大功率高功率因数PWM整流器的研制

发布时间：2018-05-04 16:09

本文选题：PWM整流器 + AC/DC变换器　；参考：《湖南大学》2014年硕士论文

【摘要】：本文针对合肥某铜材有限公司的传统整流技术改造项目，研究了一种适用于低压配电网中的大功率高效节能型PWM整流器，用作电解电镀高频开关电源的前级AC-DC变换器，大大降低了整流器网侧电流的谐波含量，，并提高了装置运行的功率因数，实现了能量的高效利用，节约了成本。
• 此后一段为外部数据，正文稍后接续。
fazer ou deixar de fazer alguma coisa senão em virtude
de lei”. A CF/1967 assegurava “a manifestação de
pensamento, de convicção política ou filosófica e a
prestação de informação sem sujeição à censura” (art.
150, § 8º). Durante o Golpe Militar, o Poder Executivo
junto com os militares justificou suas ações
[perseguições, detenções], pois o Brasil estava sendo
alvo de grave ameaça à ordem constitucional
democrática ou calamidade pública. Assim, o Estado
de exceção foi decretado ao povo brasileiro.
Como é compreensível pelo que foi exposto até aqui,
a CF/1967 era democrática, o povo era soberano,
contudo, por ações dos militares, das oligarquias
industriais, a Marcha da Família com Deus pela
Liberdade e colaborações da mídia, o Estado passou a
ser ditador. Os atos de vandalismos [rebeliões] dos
本文主要从以下几个方面进行了研究：首先分析了传统大功率整流器的拓扑结构和工作原理，传统大功率整流器常采用二极管或晶闸管整流。本文通过对网侧电流畸变率和功率因数的对比分析总结了传统整流器存在的主要问题。提出新型大功率整流器的拓扑结构，采用LCL滤波的三相桥式PWM整流器，对该整流器主电路的工作原理进行了详细阐述并建立了数学模型。深入研究了大功率应用场合下PWM整流器的控制策略。针对PWM整流器提出了一种功率前馈的复合电流无差拍控制方法，实现了对负载功率变化的实时跟踪；针对LCL滤波电路，采用结合虚拟阻抗的控制方法，抑制谐振，维持了系统稳定。通过仿真验证了所提出控制策略的正确性和有效性。文中还对电网不对称条件下的PWM整流器运行提出了控制策略，并进行了仿真分析。对本文设计的整流器控制系统进行了稳定性分析，分析结果证明该控制方案具有良好的稳定性。研制了一台额定功率为160kW的大功率高功率因数节能型PWM整流器，给出了PWM整流器装置详细的硬件系统与控制系统的设计方案。就大功率整流器工程实践中的关键技术进行了研究，提出了提高直流侧电压利用率方案和功率模块散热系统设计方案。最后，给出了装置的实际应用效果，结果表明本文研制的大功率高功率因数PWM整流器具有网侧电流畸变率低、无污染、功率因数高等优点。本文针对传统电化学整流器存在较大的谐波电流和效率低等问题，研究了大功率高功率因数PWM整流器的拓扑结构与控制技术，并结合工程实例给出了详细的软硬件设计方法。本文研究的成果可以为改造传统整流技术提供借鉴和参考依据。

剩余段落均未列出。